Am 29. November 2023 meldete die Signa Holding Insolvenz an und löste Schockwellen aus. Am gleichen Tag zogen Banken die Finanzierung für ein Projekt der Wiener Soravia-Gruppe zurück. Die wollte in Unterföhring bei München ein ehemaliges Allianz-Rechenzentrum in ein Bürohaus umbauen. Der Kaufpreis für die Immobilie konnte zwar vor rund einem Jahr aufgrund der zwischenzeitlich geänderten Marktlage von zuvor 115,5 Millionen Euro auf 93,3 Millionen hinunterverhandelt werden. Ein Bankenkredit kam trotzdem nicht zustande. Das Vorhaben ist abgeblasen. Soravia musste ein millionenschweres Pönale an den Verkäufer bezahlen. Ähnliches passierte bei einem zweiten Fall.

Die beiden Projekte zählen zum Immobilienpool, für den eine deutsche Soravia-Tochter, die Investmentgesellschaft One Group, Geld bei Anlegern eingesammelt und in Fonds gebündelt hat. Einige nicht mehr wie geplant funktionierende Vorhaben führen nun dazu, dass vier von rund 25 Fonds in Schwierigkeiten stecken.

Ganz besonders gilt das für die Finanzprodukte „Europa 9“ und „Europa 10“. Bei diesen haben deutsche Anleger nachrangige Schuldverschreibungen von zusammen 270 Millionen Euro gezeichnet. Es handelt sich dabei um Mezzaninkapital, das wie Eigenkapital behandelt wird. Die festgelegten Zinszahlungen mussten zu Jahresende bereits ausgesetzt werden. Was in Deutschland die Alarmglocken schrillen ließ und bei Soravia Erklärungsbedarf auslöste.

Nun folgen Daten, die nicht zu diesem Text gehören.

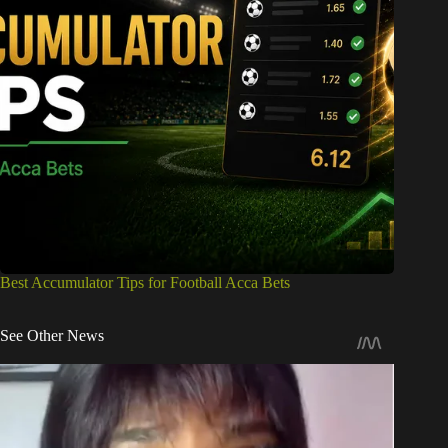
Best Accumulator Tips for Football Acca Bets
See Other News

Eine Evaluierung der Lage ist so gut wie abgeschlossen. Letztlich wird nichts anderes übrig bleiben, als den Stecker zu ziehen. Konzern-CEO Erwin Soravia und sein Finanzvorstand Peter Steurer deuten an, dass die Anleger bei diesen beiden Fonds mit Verlusten rechnen müssen. Laut Schätzung des trend können das bis zu 50 Prozent sein.

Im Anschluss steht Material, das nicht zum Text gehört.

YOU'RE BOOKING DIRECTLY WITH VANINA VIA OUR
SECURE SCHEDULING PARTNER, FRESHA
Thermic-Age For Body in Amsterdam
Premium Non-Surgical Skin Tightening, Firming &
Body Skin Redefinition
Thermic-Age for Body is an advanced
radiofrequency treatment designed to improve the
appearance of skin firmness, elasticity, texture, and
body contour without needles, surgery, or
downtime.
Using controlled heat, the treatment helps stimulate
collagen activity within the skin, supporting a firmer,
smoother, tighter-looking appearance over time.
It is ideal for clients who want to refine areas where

Auch die Fonds „Deutschland 7“ und „Deutschland 8“ – Volumen: circa 130 Millionen Euro – haben Probleme, aber weniger gravierende. Hier soll es zu Zinsstundungen und Verlängerung der Rückzahlungsfrist kommen. Am Ende könnte den Investoren das Kapital aber zurückgezahlt werden.